Technology’s inability to solve human issues is a common thread throughout many of the stories in Terminal Boredom. Yet, Suzuki does not necessarily posit that technology is the issue itself; instead, there is a sense that hope in the promise of technological advancement is a misguided, futile thing. Her characters are therefore not necessarily pessimistic but rather ambivalent about the worlds they inhabit and the technologies they use to try to alleviate their psychological struggles. They have lived with their respective technologies for long enough to have experienced the erosion of hope until finally the issues themselves—interpersonal problems between partners, families, friends, society, and even planets—emerge at the core. And so, even when Suzuki is exploring relationships between sentient non-human creatures, such as beings from other planets as in the short story “Forgotten,” across the collection many of the same struggles appear: miscommunication, distrust, the breakdown of love over time.

“That Old Seaside Club” provides another glimpse into this ambivalence that permeates the lives of most of Suzuki’s characters. The narrator is a woman in her thirties who is visiting what appears to be a resort town, where she interacts with others at various bars, shopping centers, and clubs. Rather than being an actual resort town, however, we learn that the entire location is a simulation developed as a sort of psychological “reboot” for those with various ailments, ranging from depression, anxiety, to substance use disorder. The treatment does not seem to be working for the narrator, who is dealing with problems in her marriage. As one doctor says when she wakes up from the simulation: “You didn’t get what you were looking for.” Yet again, Suzuki’s characters live in a world advanced far beyond ours, technologically speaking, but the technology does not fulfill its promise. Instead, the narrator thinks, “I no longer care about happiness or unhappiness. I just hope the scenery’s pretty, wherever I am.” While the story ends with the narrator attempting a sort of reconciliation with her husband, there is still no neat, “happy” ending brought about by the successful use of the simulation technology. The intra- and interpersonal issues remain.

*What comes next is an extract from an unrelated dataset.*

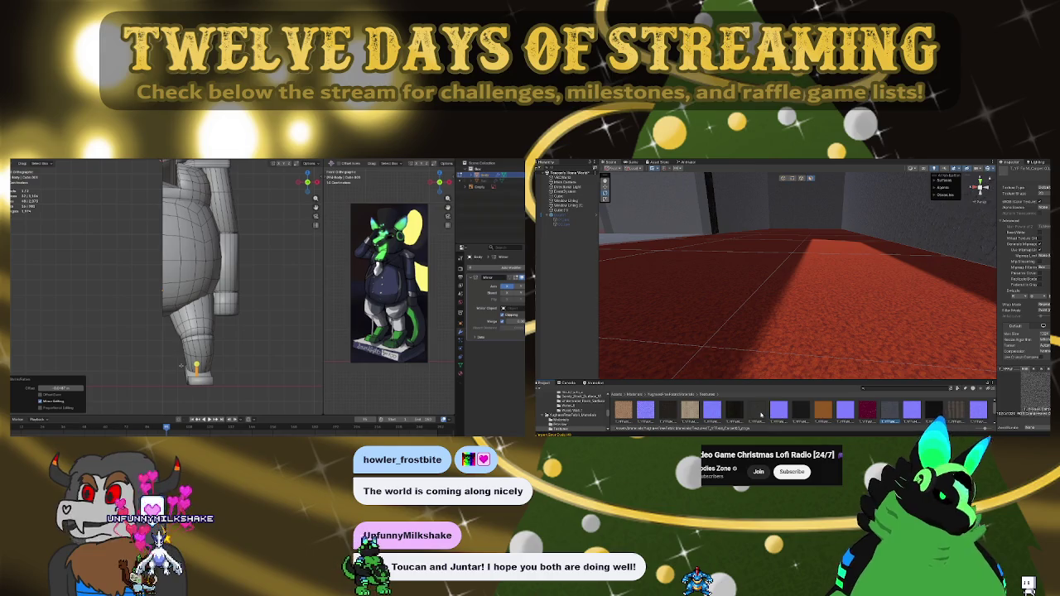
key("g")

Part of what makes Suzuki’s storytelling so engrossing is her ability to depict existential boredom and grim, sometimes terrifying, futures without falling into fatalism. Although many of her characters exist in a state of near hopeless ambivalence, and even though there are instances in which characters die, the stories themselves are open-ended—while Suzuki is clear that the technologies these characters interact with will not save them, she is not necessarily pessimistic about the future of humanity. Her stories depict a humanity that continues to struggle with many of the same issues that we see today, but there is also within them a sense of possibility: a character in crisis could fall back into their cycle of ambivalence and terminal, often self-destructive, boredom, but there is also a chance that they will do something different. And this is where we see the true prescience of Suzuki: though Terminal Boredom is fascinating in its description of imagined technologies, her depiction of human beings interacting with one another in worlds dominated by technology reveals who we are.